Bahkan, tidak hanya memilih Indonesia, Argentina juga rela pergi sejauh 15.600 km demi dijamu timnas sepak bola Indonesia. Tentu hal ini, karena ada faktor lain, yang bukan hanya diketahui oleh publik sepak bola Indonesia. Publik sepak bola nasional pun tahu.
Inilah yang menjadi kemewahan bagi publik sepak bola Indonesia. Pun kemewahan bagi pihak-pihak yang menggunakan momentum ini sebagai kendaraan politik.
Untuk orang kaya
Kendati harga tiket menonton Timnas Sepak bola vs Timnas Sepak bola Argentina lebih murah dibandingkan dengan laga Australia vs Argentina, tetap saja, tontonan di Stadion Utama Gelora Bung Karno (SUGBK) pada 19 Juni 2023 nanti, hanya untuk orang kaya dan untuk orang-orang yang punya kepentingan di Republik ini.
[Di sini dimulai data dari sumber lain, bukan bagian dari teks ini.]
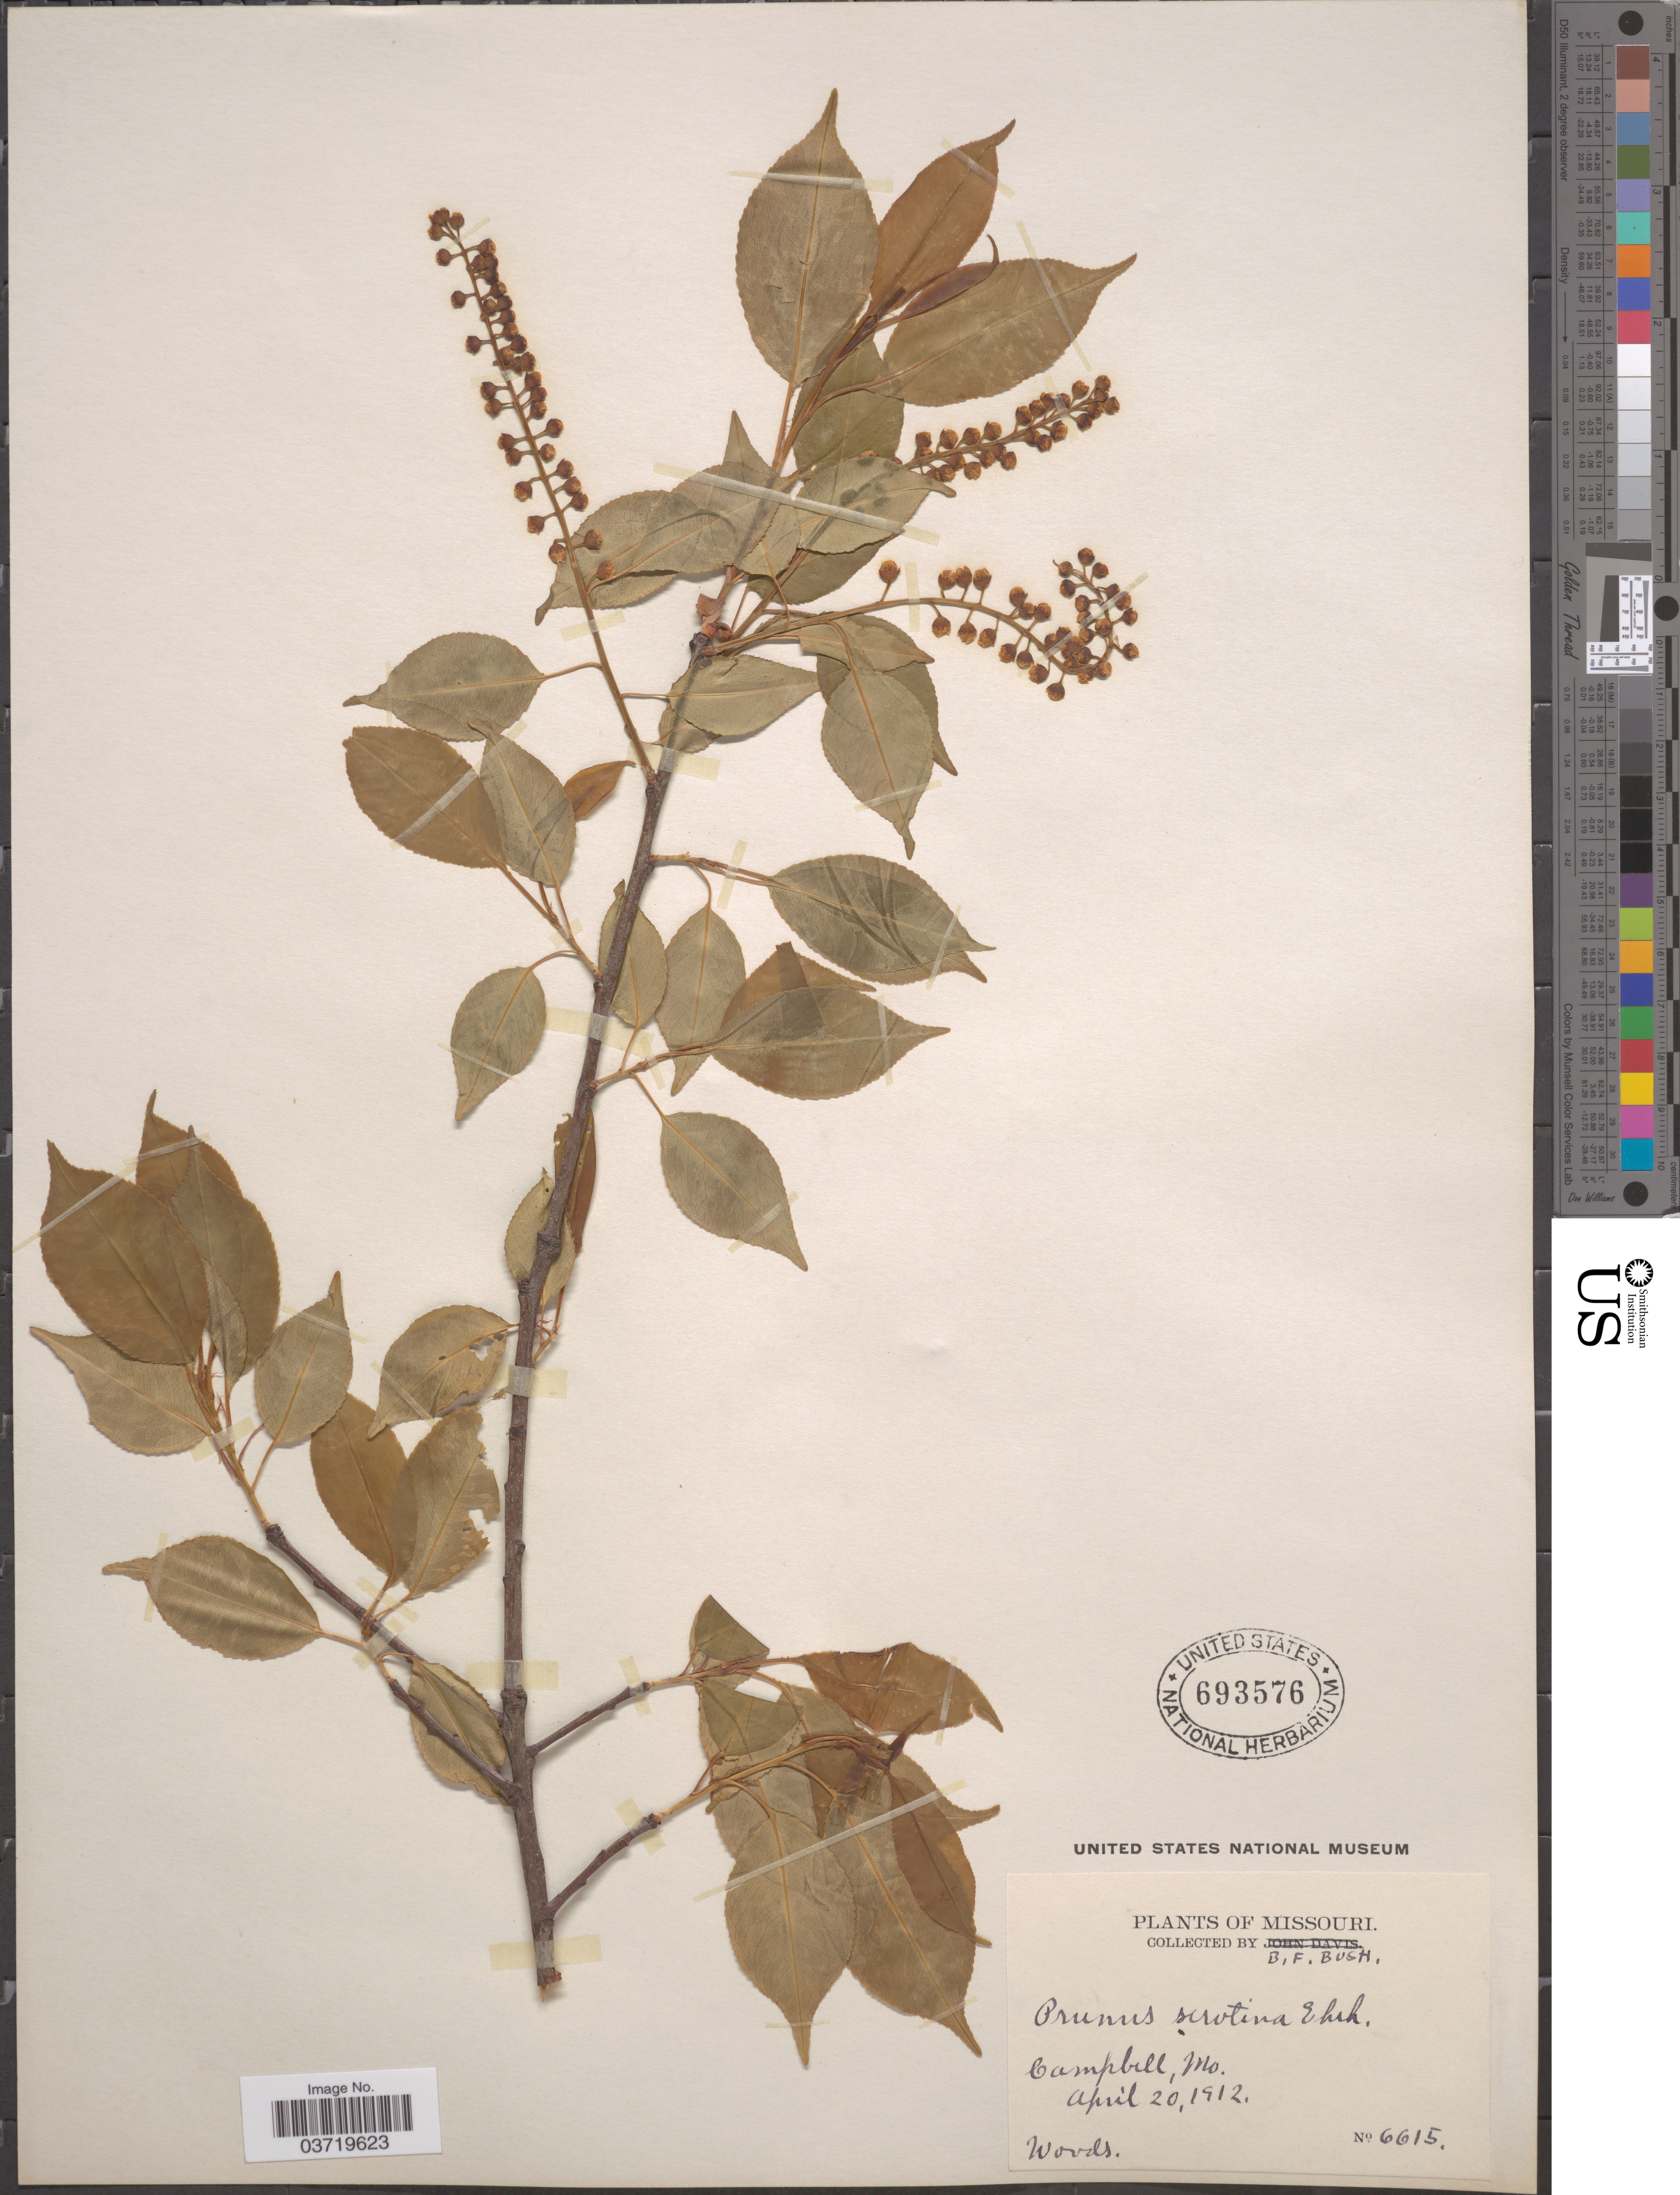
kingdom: Plantae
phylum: Tracheophyta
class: Magnoliopsida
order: Rosales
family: Rosaceae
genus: Prunus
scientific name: Prunus serotina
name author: Ehrh.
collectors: B. F. Bush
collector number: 6615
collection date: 1912-04-20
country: United States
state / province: Missouri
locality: Campbell.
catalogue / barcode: US 693576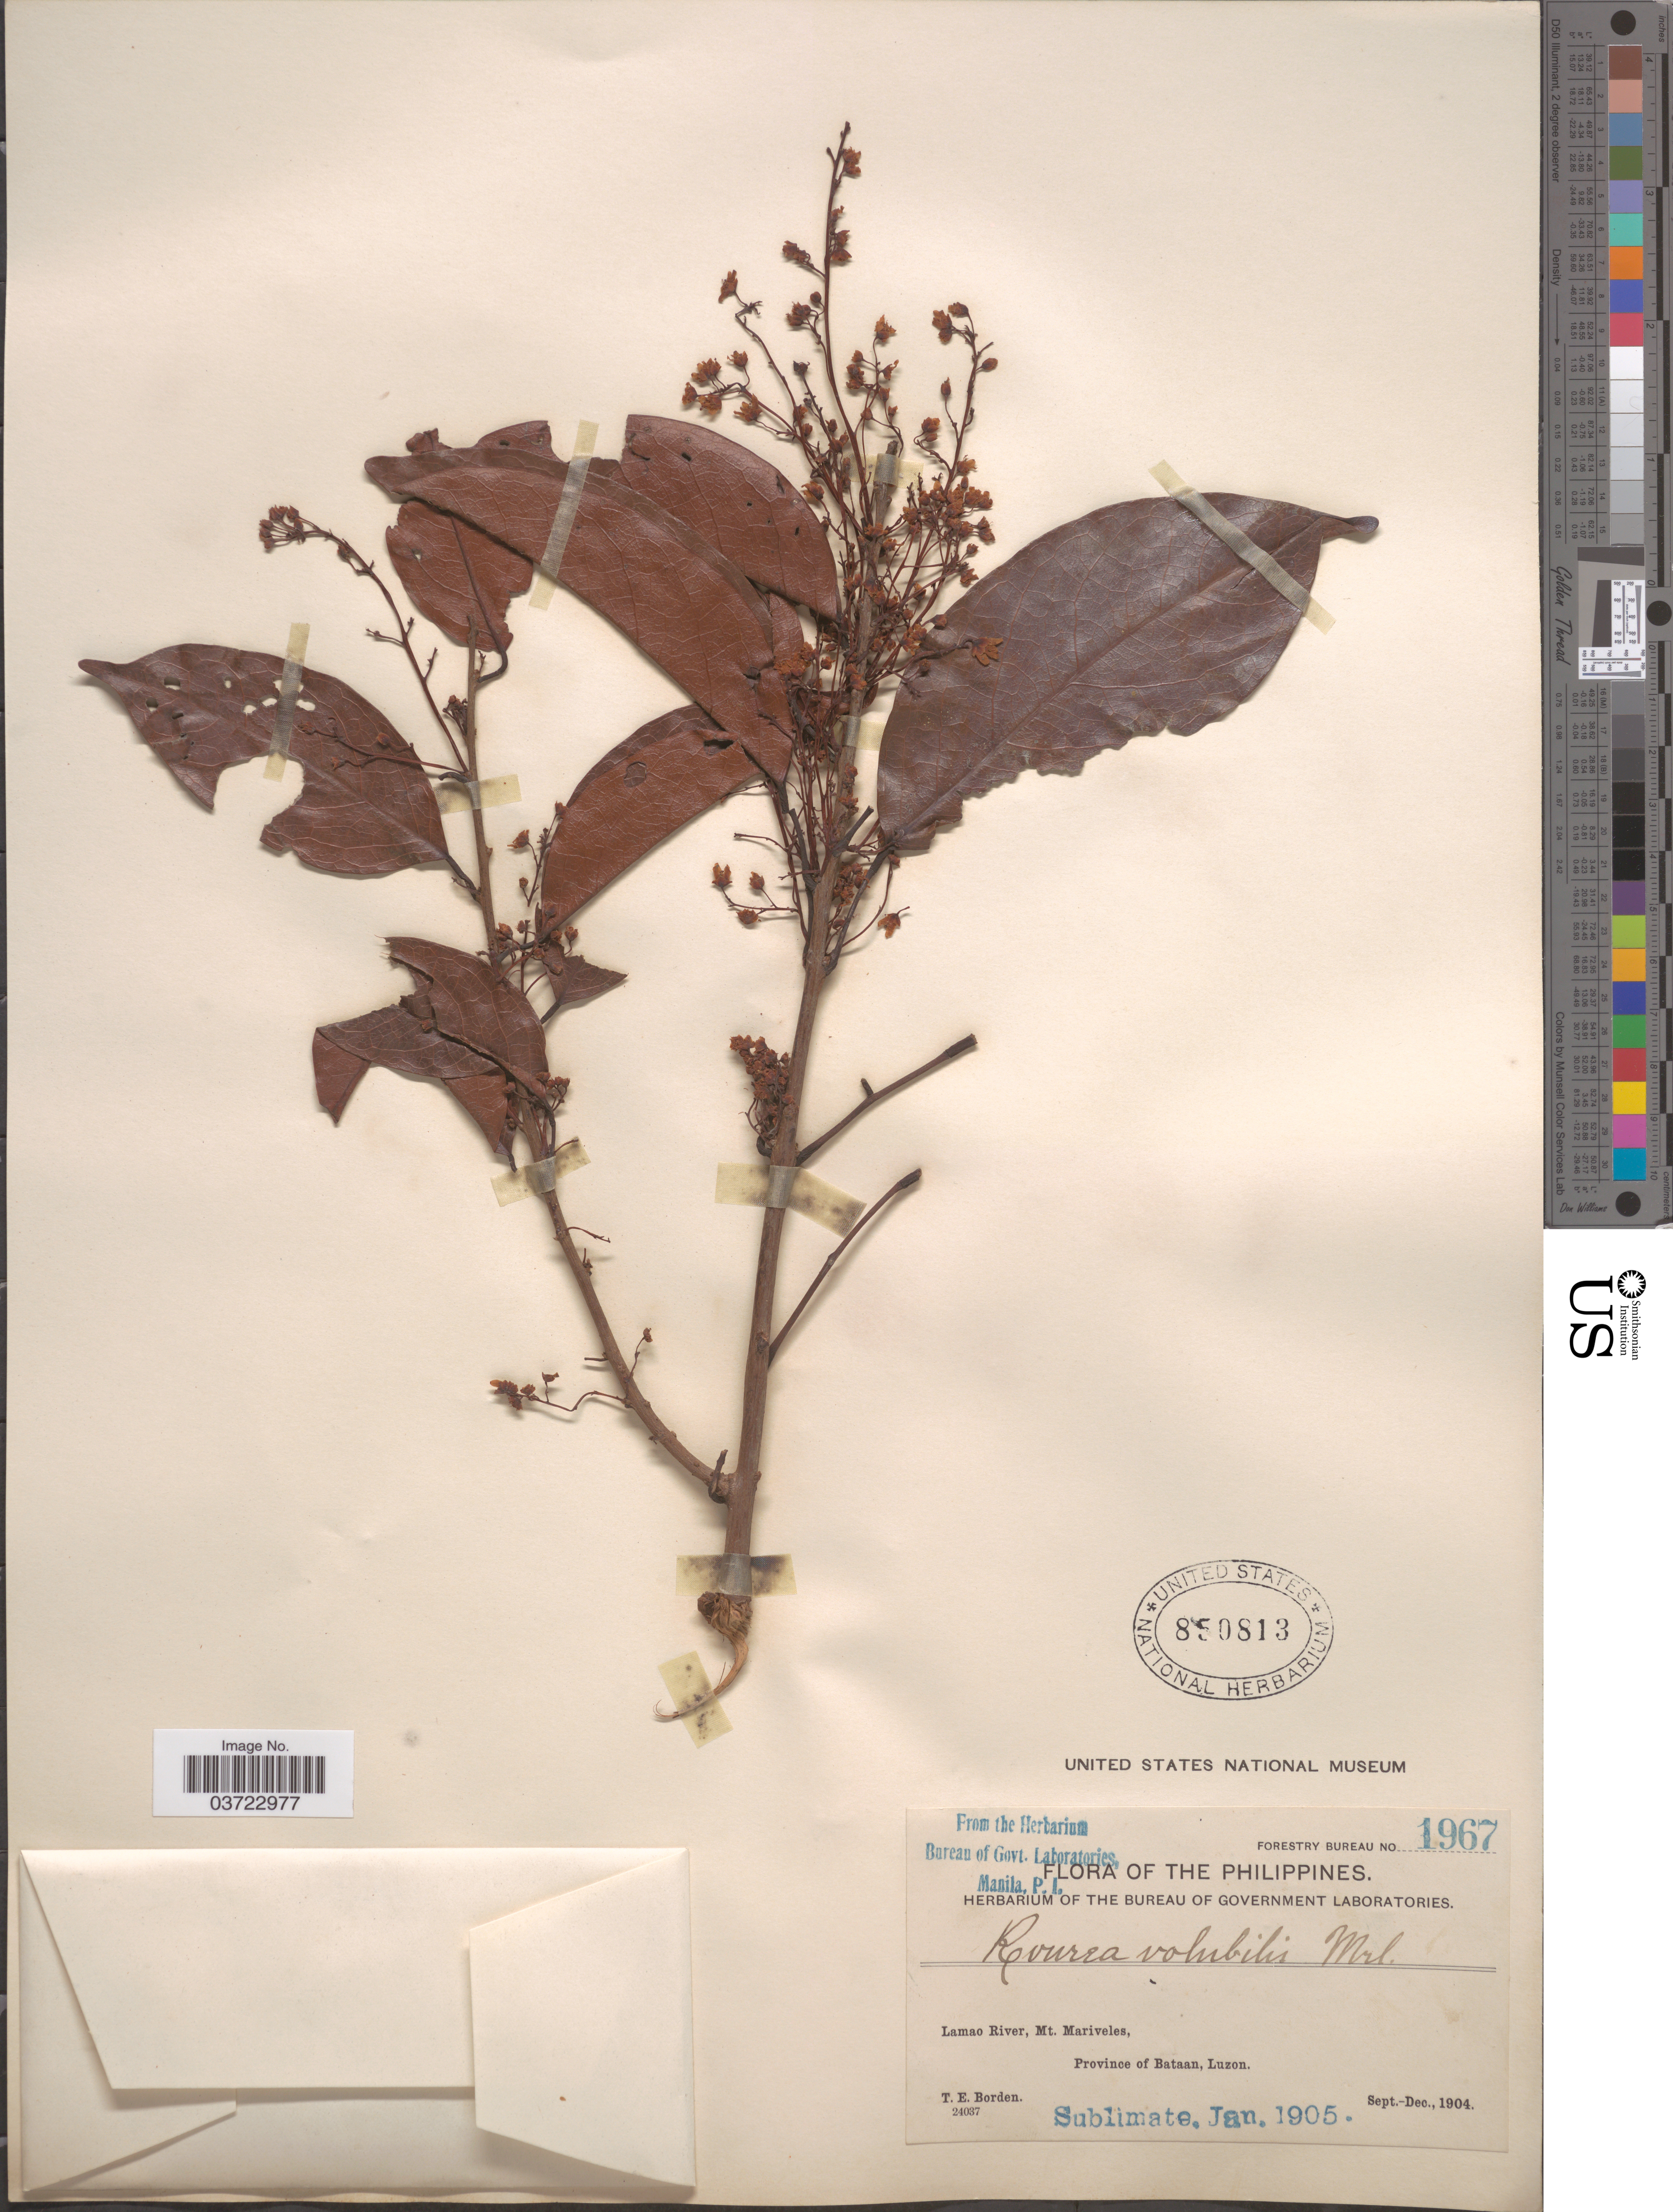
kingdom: Plantae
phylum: Tracheophyta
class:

Terlebih, melihat kenyataan bahwa tiket hanya dijual sebanyak 60.000, campuran berbagai kelas, dengan harga termurah Rp 600.000, artinya masih ada 17.193 tempat duduk yang tidak dijual dari kapasitas  77.193 tempat duduk di SUGBK. Siapa yang beruntung mendapatkan kemewahan setiap 1 tiket dari 17.193 lembar tiket yang tidak dijual? Jawabnya pun mudah. Ada pihak-pihak yang akan merasakan kehormatan dan kemewahan dari gelaran laga ini.
Sementara, publik yang bisa dipastikan orang kaya (harta), untuk mendapatkan 1 tiket dari 60.000 tiket yang dijual bertahap selama 3 hari, harus "war", perang dan berjibaku dengan rakyat kaya yang lain, di dalamnya pun andil para calo tiket yang mengais rizki. Bisa jadi, calo ini pun ada yang membantu/menggaransi.
Momentum, realistis, bercermin
Kehadiran Messi dkk dalam gerbong Timnas Argentina tentu dan sudah pasti akan menjadi momentum bagi kebangkitan sepak bola Indonesia yang lebih luas lagi setelah di Kamboja bulan lalu melepaskan kutukan juara turnamen sepak bola selama 32 tahun setelah memenangkan medali emas SEA Games bulan silam.
Namun demikian, apa pun langkah yang kita lakukan, memang bila didasari dengan mengukur diri, tahu diri, sadar diri, rendah hati, tentu pihak di Indonesia akan berpikir realistis seperti pihak sepak bola di Malaysia yang kabarnya, lebih mementingkan realitas ketimbang publisitas.
Realitasnya, apa sih yang dapat diperbuat oleh Timnas dengan ranking 149 FIFA, lalu berani menghadapi Timnas Juara Dunia dan ranking 1 FIFA?